Congress approved a spending plan for the remainder of 2011 on April 14, 2011, some six months after the start of the fiscal year. Before Congress reached this agreement on final funding levels, it passed seven short-term continuing resolutions. The bill, HR 1473, provides funding for programs across government, with virtually all budget functions being reduced. Theagreement cuts $38.5 billion from 2010 levels and is $78.5 billion less than the 2011 request.
Eleven percent of the total cut is in the international affairs budget, or function 150, which is now funded at $48.3 billion, $8.4 billion less than the request. This is an 11 percent decrease from 2010 levels and 15 percent from the 2011 request. The decrease is less than the $11.7 billion cut proposed in HR 1, an earlier plan passed by the House, but more than the $6.5 billion cut envisioned in the Senate version.

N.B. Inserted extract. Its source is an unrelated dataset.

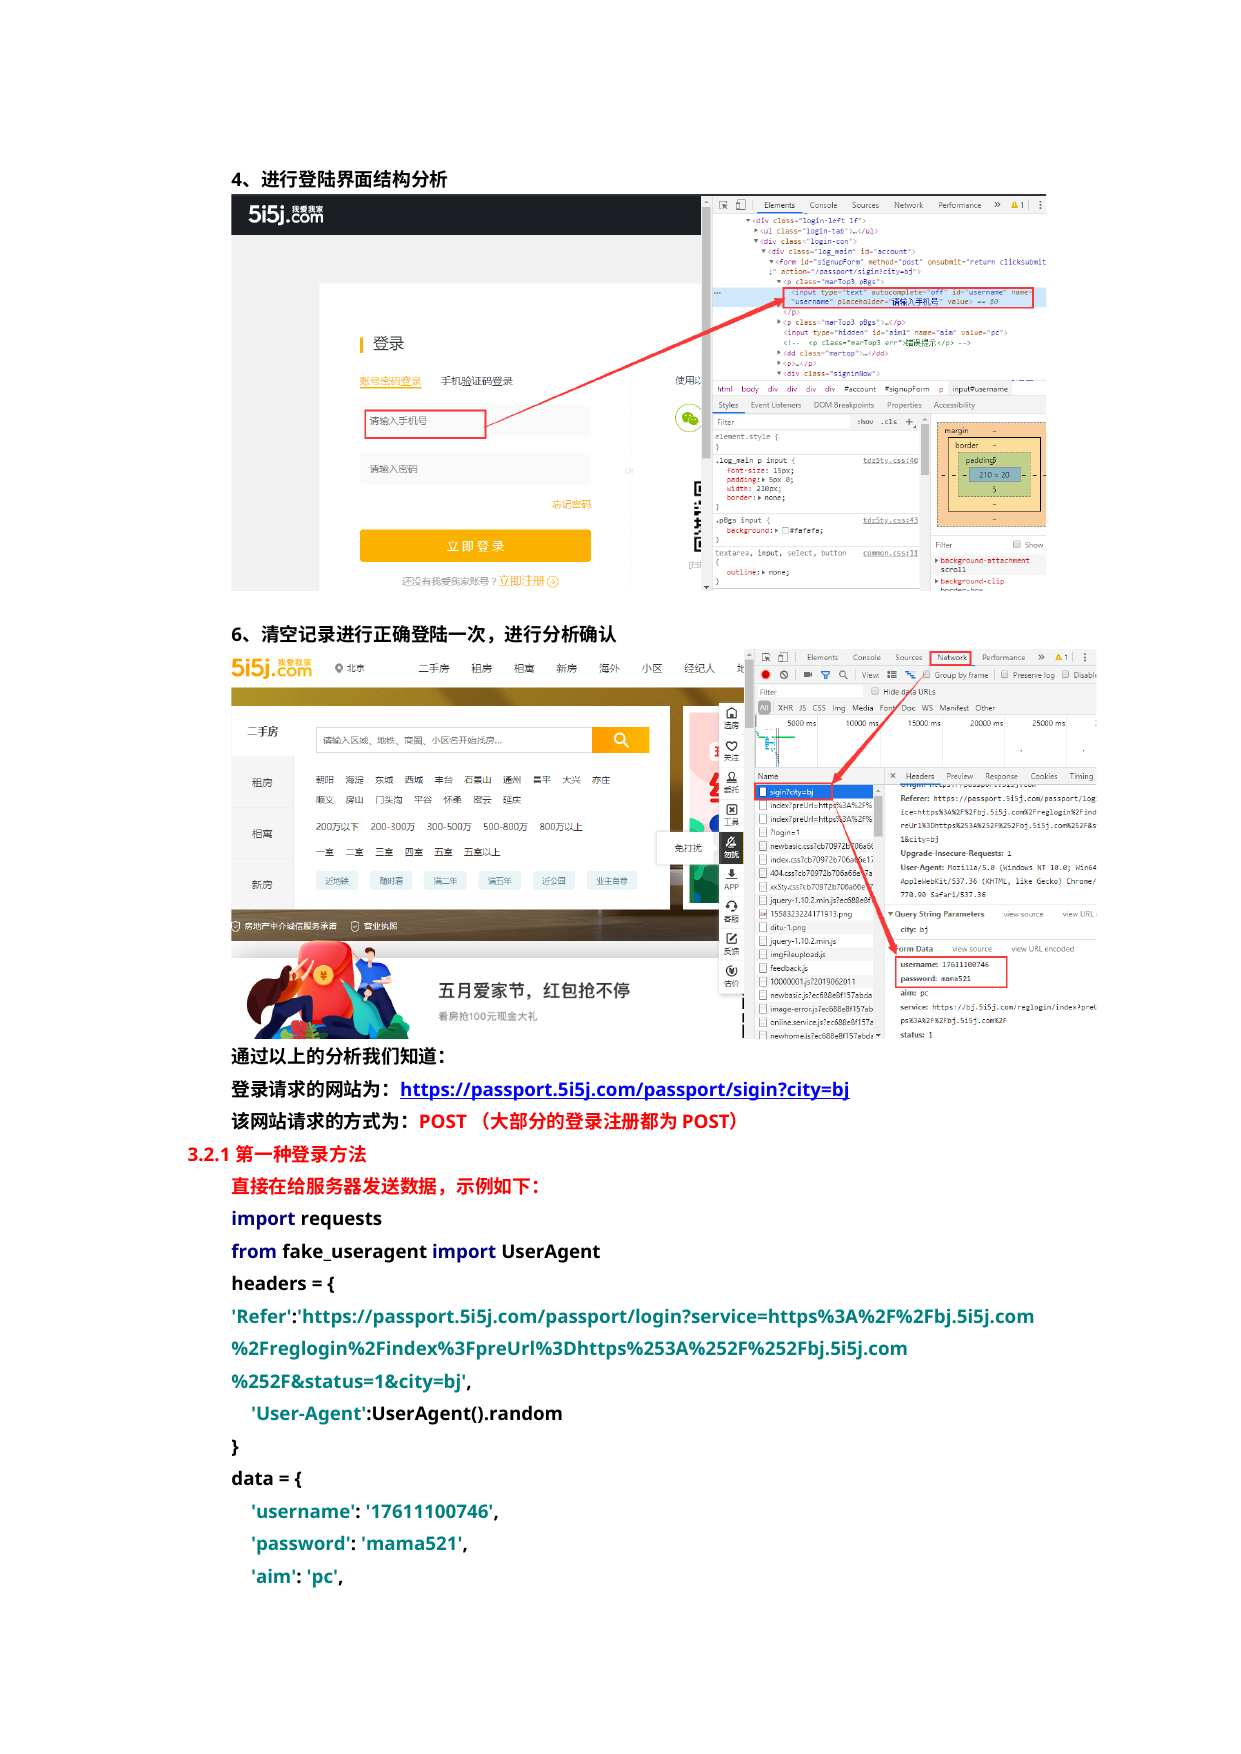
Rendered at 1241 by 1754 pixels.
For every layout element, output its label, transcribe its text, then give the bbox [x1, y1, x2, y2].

text 6、清空记录进行正确登陆一次，进行分析确认 [187, 617, 1053, 649]
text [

This USAID Monitor Analysis focuses on the foreign assistance accounts, or Foreign Operations, portion of the function 150 budget. While the cuts are not as deep as many expected or as drastic as those initially proposed by the House Appropriations Committee, they are still significant and will prove challenging for the State Department and USAID. The budget agreement also signals future debates on United States’ global leadership in general, and the role of foreign assistance, in relation to other budgetary priorities.